Source text START

Mine was unaffected since I also board on a private property, but I've still been taking precautions. Recently, I've only been going down to fill up on feed bags (we make up our own instead of the BO having to put together the feed). I've also made sure that everything is there and written down in case I can't make it down anymore. However, I ride 2 horses regularly at another larger barn and they have taken measures to limit people. They have attempted to limit numbers at one time and everyone is required to wash hands before and after arriving. 

For a barn of 18, I can certainly respect that your barn manager is thinking of limiting boarders during this time, although I can also understand your frustration.


----------



## Aprilswissmiss (May 12, 2019)

Like @LoriF, I am fortunate enough to board on a private property with only two other boarder horses and the barn owner's horse. The BO and one boarder rarely ride their horses, so I don't need to worry about them. As for the boarder that does ride, she is almost always never there when I am there. Since we do not share anything, all I have to worry about is the gates and barn door handles I touch.

The only actual protocol the BO has announced is that we please all buy one extra bag of feed for our horses in case the feed stores close, or one of us gets sick and has to self-quarantine and can't buy their feed. It was a more of a "FYI, I'm not responsible if your horse runs out of feed" than it was "I'm panicking and need you guys to buy out the feed store."


----------



## Aprilswissmiss (May 12, 2019)

Whoops, multi-post.


----------



## Interstellar (Feb 15, 2020)

I keep my three at a medium sized show barn. A few weeks ago the head trainer closed down the entire lesson program and only boarders are allowed entry. We are to use only our things, and to not touch communal fly spray, grooming products, crops, etc. 
Two of the boarders were out of the country prior to all of this hitting the states, so their trunks and tack were moved to one of the trailers and they have to tack up there.
This is all so we can stay open as long as humanly possible.
My non-horse work is closed for the foreseeable future so I am helping out and riding lesson horses to keep them in shape. We are doing low impact gymnastics and cavelletti to get all of the show herd as beefed up as possible in case we are put on a lockdown and are not allowed to remain open.

Source text END
Information provided START

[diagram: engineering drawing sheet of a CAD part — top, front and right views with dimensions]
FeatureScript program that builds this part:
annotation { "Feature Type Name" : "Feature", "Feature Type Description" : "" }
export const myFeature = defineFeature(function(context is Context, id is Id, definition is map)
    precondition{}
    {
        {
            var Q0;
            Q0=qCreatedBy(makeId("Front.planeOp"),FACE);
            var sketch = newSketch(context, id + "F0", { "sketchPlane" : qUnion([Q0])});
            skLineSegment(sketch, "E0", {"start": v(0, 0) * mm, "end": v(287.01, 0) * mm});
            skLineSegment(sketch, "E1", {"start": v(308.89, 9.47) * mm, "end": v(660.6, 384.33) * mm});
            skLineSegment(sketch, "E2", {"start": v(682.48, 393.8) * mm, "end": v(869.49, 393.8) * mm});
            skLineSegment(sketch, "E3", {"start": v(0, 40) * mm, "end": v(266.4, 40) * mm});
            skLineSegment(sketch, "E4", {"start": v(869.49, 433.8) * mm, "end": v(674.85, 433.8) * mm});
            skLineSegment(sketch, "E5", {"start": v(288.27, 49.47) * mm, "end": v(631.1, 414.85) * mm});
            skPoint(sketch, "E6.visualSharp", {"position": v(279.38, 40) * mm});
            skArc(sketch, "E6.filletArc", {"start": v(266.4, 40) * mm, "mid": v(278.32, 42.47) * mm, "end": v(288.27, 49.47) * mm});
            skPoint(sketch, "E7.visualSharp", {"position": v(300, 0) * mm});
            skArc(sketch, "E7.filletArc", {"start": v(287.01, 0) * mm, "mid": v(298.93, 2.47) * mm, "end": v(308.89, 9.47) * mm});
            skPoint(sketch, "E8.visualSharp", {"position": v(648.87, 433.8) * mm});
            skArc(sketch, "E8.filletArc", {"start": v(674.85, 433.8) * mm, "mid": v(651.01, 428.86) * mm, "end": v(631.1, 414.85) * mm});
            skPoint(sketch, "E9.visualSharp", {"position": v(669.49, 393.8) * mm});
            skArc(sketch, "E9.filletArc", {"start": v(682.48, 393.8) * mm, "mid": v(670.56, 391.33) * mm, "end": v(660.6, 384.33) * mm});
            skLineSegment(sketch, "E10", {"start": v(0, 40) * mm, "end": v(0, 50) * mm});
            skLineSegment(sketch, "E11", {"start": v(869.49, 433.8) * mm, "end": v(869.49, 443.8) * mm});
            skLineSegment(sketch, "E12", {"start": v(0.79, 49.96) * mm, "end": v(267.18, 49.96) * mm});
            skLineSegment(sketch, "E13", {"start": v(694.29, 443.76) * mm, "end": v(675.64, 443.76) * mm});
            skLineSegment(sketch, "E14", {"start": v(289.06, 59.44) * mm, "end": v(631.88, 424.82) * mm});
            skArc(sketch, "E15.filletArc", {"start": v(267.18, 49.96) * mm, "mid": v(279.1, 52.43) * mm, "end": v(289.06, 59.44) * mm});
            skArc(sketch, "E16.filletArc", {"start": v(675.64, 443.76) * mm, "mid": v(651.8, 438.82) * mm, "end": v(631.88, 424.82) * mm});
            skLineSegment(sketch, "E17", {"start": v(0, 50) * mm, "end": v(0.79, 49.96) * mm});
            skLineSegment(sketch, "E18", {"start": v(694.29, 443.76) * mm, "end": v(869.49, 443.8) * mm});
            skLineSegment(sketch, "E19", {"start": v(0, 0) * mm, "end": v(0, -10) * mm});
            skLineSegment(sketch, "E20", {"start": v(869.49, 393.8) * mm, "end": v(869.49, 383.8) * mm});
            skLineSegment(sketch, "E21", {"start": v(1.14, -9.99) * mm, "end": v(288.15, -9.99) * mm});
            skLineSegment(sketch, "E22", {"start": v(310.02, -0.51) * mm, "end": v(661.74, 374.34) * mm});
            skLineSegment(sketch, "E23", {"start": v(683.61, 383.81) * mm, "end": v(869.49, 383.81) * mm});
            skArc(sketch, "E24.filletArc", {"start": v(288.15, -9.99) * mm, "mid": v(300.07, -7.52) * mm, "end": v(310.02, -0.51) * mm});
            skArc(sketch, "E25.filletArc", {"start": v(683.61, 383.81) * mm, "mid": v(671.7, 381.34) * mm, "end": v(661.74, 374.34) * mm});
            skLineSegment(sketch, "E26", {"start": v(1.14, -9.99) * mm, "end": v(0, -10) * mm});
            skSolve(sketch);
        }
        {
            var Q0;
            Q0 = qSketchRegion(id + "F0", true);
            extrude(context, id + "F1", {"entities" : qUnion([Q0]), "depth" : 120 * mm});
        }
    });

Information provided END

Questions to answer →
**A)** In the forum thread, what does the larger barn require everyone to do before and after arriving?
**B)** Using the forum thread, explain why the barn owner asked each boarder to buy one extra bag of feed.
**C)** Quote the forum thread between "For a barn of" and "understand your frustration.", inclusive.
The lines of stored data have no part in this exercise.

Results →
**A)** Everyone is required to wash their hands.

**B)** The extra bag was a precaution in case the feed stores closed. It also covered the case of a boarder getting sick and having to self-quarantine, leaving them unable to buy feed.

**C)**
For a barn of 18, I can certainly respect that your barn manager is thinking of limiting boarders during this time, although I can also understand your frustration.